Children don’t always adjust well to changes. Some children may struggle to adapt when they move or when a loved one isn’t around as often as they once were. For some, going through a divorce is a disruption that is not easily surmounted.
As a parent, there can be nothing more difficult than watching your child suffer. That’s why you and your ex-spouse have been working together to help your child adapt. You both speak freely with them and allow them time to see either of you as and when necessary. You’ve stayed friends with your ex-spouse, so letting your child see you both isn’t a problem, but sudden breakdowns, tearful episodes and tantrums have you questioning when things will get better.
For some children, therapy is in order
If you and your ex-spouse have tried to maintain a routine, have had good expectations and have done what you can to appease your child to no avail, it may be time to consider therapy. Sometimes, children have a difficult time expressing their needs. They may cry for mom or dad without expressing that they’ve gotten hurt or that there is something they want and can’t have because of where they are. They may be scared of a new home or be struggling with a new neighbor, so they try to avoid seeing a parent. They could be angry and become destructive.
In all these cases, working with a family or child therapist could help. Most children do go through divorce and are able to cope, but if you find that your child isn’t adjusting, this may be the next step toward helping them get back to their normal self. Your attorney can talk to you during the divorce process about making adjustments to your custody agreement that could help, as well as about how to help your child cope.

* _RECORDED INFORMATION_

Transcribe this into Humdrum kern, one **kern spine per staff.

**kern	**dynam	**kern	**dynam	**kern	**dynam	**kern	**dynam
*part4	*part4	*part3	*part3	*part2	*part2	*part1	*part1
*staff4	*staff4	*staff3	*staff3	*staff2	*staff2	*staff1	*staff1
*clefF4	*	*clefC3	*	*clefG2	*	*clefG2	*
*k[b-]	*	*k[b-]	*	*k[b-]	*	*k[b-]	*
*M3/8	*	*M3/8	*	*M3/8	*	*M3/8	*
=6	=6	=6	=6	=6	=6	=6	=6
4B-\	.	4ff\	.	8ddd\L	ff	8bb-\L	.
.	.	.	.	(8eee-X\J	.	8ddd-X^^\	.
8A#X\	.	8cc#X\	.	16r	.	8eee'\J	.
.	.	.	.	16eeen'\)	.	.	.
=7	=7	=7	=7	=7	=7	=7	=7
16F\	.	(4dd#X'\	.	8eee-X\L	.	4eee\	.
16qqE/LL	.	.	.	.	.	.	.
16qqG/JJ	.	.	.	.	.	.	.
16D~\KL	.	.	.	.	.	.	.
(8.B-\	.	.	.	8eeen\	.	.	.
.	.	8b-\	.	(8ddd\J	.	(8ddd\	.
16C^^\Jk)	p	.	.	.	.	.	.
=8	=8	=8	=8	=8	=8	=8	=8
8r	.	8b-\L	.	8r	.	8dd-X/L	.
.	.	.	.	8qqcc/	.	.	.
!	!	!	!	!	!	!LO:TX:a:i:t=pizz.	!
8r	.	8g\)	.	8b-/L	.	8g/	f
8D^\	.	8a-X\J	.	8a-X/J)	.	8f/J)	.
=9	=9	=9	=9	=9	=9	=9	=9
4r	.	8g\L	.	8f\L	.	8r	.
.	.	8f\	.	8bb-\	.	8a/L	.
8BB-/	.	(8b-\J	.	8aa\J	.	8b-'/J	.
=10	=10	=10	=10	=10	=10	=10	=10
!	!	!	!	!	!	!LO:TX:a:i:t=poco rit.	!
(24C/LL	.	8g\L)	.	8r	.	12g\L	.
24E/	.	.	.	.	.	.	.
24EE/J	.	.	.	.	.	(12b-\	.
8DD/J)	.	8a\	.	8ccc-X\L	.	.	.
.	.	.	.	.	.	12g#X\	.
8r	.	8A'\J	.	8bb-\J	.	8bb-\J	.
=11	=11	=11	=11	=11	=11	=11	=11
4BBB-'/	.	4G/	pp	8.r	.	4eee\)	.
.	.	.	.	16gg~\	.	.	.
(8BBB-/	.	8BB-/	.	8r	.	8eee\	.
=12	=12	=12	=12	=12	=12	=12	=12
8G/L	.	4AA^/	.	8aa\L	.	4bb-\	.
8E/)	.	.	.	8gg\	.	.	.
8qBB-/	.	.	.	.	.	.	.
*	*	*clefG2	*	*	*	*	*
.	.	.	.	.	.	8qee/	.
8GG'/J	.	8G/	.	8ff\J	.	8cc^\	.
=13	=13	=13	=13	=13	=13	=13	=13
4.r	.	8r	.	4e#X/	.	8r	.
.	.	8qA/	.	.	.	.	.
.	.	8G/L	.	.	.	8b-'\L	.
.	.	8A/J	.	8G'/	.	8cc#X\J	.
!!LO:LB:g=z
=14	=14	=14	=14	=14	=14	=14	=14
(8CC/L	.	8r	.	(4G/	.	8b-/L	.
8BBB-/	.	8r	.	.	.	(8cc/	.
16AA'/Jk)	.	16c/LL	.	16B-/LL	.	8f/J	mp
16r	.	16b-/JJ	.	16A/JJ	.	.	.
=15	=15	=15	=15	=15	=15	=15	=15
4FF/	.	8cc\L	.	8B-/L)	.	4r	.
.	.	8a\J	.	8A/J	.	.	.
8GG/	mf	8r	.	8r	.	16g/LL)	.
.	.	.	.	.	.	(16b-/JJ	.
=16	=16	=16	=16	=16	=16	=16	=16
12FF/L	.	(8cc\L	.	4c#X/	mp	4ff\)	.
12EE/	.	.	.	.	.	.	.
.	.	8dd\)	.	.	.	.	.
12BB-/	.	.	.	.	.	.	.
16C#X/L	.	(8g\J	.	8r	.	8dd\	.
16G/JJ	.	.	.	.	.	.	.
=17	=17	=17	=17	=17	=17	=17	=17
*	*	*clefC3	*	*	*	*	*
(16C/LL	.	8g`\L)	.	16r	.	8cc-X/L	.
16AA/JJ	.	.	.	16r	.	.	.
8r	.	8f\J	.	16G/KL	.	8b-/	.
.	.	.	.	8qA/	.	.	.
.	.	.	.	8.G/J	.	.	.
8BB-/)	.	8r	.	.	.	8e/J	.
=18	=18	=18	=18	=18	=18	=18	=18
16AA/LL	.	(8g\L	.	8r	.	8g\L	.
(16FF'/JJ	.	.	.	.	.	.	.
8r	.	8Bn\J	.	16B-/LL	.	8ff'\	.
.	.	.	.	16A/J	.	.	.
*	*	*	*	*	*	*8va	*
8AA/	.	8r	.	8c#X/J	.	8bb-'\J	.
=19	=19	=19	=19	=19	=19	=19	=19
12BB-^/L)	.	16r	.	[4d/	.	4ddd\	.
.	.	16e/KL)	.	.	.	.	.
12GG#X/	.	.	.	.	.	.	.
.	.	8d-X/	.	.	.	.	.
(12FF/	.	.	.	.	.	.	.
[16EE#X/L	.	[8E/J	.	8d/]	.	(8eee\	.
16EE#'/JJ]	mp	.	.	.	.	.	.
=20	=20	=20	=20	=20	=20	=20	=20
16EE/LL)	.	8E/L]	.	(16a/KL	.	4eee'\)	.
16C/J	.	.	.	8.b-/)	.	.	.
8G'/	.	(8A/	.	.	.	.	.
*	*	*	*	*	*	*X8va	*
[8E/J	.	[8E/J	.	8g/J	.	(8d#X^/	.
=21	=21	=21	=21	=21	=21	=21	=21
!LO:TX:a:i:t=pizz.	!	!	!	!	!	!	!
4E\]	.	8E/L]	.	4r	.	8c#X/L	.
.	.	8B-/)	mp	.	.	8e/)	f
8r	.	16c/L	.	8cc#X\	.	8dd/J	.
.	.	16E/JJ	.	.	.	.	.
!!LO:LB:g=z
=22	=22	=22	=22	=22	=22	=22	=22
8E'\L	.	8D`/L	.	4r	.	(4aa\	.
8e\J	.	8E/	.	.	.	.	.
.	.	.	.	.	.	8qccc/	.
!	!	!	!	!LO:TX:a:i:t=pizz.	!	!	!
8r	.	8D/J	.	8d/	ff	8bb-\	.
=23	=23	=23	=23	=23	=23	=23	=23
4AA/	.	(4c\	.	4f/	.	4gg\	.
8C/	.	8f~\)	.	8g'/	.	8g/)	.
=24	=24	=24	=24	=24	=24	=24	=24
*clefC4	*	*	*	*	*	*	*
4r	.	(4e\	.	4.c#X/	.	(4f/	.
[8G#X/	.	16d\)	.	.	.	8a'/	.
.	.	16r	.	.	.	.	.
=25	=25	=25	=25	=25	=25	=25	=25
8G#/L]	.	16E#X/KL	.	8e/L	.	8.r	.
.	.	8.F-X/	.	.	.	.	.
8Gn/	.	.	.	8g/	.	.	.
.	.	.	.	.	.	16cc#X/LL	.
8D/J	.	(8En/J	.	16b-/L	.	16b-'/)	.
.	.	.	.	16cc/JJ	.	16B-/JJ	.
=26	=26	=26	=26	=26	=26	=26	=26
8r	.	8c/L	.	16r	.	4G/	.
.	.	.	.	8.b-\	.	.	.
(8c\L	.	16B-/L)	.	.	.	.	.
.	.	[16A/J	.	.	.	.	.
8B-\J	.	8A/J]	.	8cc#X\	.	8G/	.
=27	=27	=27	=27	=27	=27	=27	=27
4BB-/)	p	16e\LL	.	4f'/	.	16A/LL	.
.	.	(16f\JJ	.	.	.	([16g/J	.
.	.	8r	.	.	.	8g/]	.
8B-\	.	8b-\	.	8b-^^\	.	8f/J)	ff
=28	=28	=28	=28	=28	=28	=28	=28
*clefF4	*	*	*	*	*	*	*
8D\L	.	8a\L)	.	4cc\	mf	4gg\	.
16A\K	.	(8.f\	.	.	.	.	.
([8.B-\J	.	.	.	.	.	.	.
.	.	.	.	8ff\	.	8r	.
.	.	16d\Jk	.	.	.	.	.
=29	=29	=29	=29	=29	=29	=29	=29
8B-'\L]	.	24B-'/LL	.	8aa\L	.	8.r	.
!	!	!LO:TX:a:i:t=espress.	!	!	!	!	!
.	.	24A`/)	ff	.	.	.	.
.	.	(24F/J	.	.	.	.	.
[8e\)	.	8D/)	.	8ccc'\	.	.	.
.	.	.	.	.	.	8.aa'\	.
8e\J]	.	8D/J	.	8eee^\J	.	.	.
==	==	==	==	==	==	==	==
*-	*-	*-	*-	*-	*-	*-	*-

* _EXERCISE SET_
1. Quote everything in the passage about children and divorce from "Children don’t always" down to "will get better.".
2. Render this sentence from the passage about children and divorce in Spanish: "Sometimes, children have a difficult time expressing their needs."
Rely only on the passage about children and divorce.

* _SOLUTIONS TO THE EXERCISE_
1.
Children don’t always adjust well to changes. Some children may struggle to adapt when they move or when a loved one isn’t around as often as they once were. For some, going through a divorce is a disruption that is not easily surmounted.
As a parent, there can be nothing more difficult than watching your child suffer. That’s why you and your ex-spouse have been working together to help your child adapt. You both speak freely with them and allow them time to see either of you as and when necessary. You’ve stayed friends with your ex-spouse, so letting your child see you both isn’t a problem, but sudden breakdowns, tearful episodes and tantrums have you questioning when things will get better.

2. A veces, a los niños les cuesta expresar sus necesidades.